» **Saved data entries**

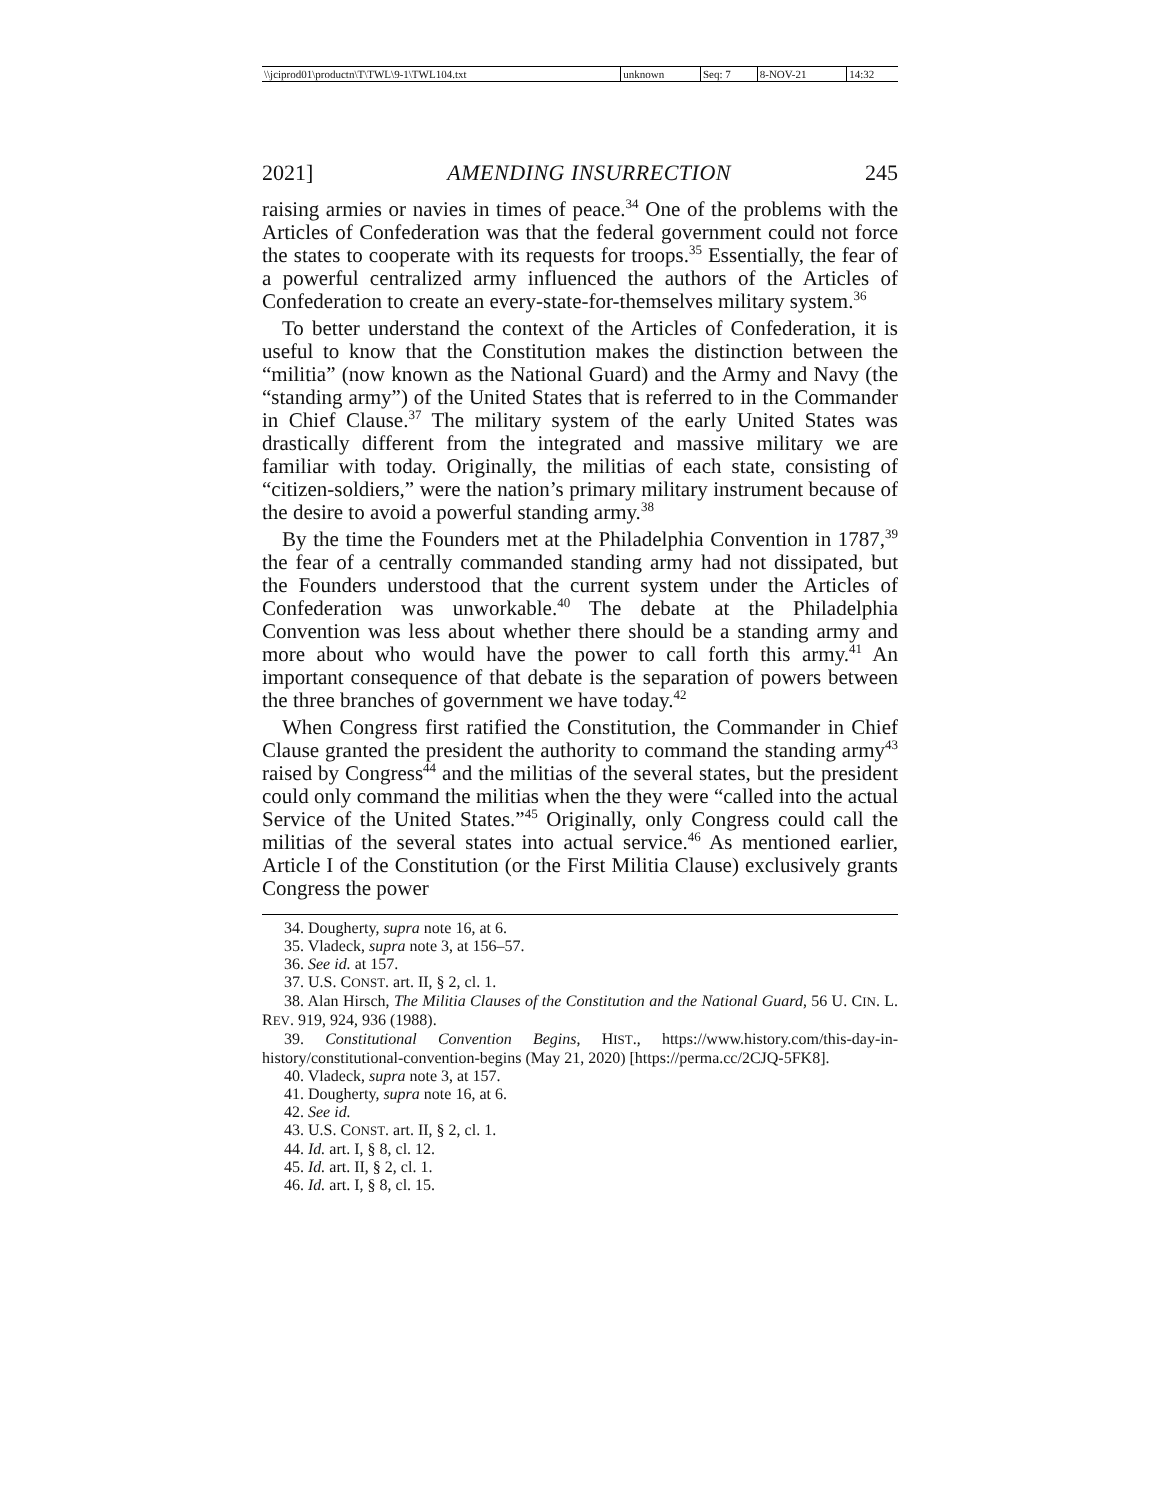| \\jciprod01\productn\T\TWL\9-1\TWL104.txt | unknown | Seq: 7 | 8-NOV-21 | 14:32 |
2021] AMENDING INSURRECTION 245
raising armies or navies in times of peace.<sup>34</sup> One of the problems with the Articles of Confederation was that the federal government could not force the states to cooperate with its requests for troops.<sup>35</sup> Essentially, the fear of a powerful centralized army influenced the authors of the Articles of Confederation to create an every-state-for-themselves military system.<sup>36</sup>
To better understand the context of the Articles of Confederation, it is useful to know that the Constitution makes the distinction between the “militia” (now known as the National Guard) and the Army and Navy (the “standing army”) of the United States that is referred to in the Commander in Chief Clause.<sup>37</sup> The military system of the early United States was drastically different from the integrated and massive military we are familiar with today. Originally, the militias of each state, consisting of “citizen-soldiers,” were the nation’s primary military instrument because of the desire to avoid a powerful standing army.<sup>38</sup>
By the time the Founders met at the Philadelphia Convention in 1787,<sup>39</sup> the fear of a centrally commanded standing army had not dissipated, but the Founders understood that the current system under the Articles of Confederation was unworkable.<sup>40</sup> The debate at the Philadelphia Convention was less about whether there should be a standing army and more about who would have the power to call forth this army.<sup>41</sup> An important consequence of that debate is the separation of powers between the three branches of government we have today.<sup>42</sup>
When Congress first ratified the Constitution, the Commander in Chief Clause granted the president the authority to command the standing army<sup>43</sup> raised by Congress<sup>44</sup> and the militias of the several states, but the president could only command the militias when the they were “called into the actual Service of the United States.”<sup>45</sup> Originally, only Congress could call the militias of the several states into actual service.<sup>46</sup> As mentioned earlier, Article I of the Constitution (or the First Militia Clause) exclusively grants Congress the power
34. Dougherty, supra note 16, at 6.
35. Vladeck, supra note 3, at 156–57.
36. See id. at 157.
37. U.S. CONST. art. II, § 2, cl. 1.
38. Alan Hirsch, The Militia Clauses of the Constitution and the National Guard, 56 U. CIN. L. REV. 919, 924, 936 (1988).
39. Constitutional Convention Begins, HIST., https://www.history.com/this-day-in-history/constitutional-convention-begins (May 21, 2020) [https://perma.cc/2CJQ-5FK8].
40. Vladeck, supra note 3, at 157.
41. Dougherty, supra note 16, at 6.
42. See id.
43. U.S. CONST. art. II, § 2, cl. 1.
44. Id. art. I, § 8, cl. 12.
45. Id. art. II, § 2, cl. 1.
46. Id. art. I, § 8, cl. 15.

» **Task goal**
What lines in the entries above include the string "Vladeck"? Return each one.

» **Answer below**
35. Vladeck, supra note 3, at 156–57.
40. Vladeck, supra note 3, at 157.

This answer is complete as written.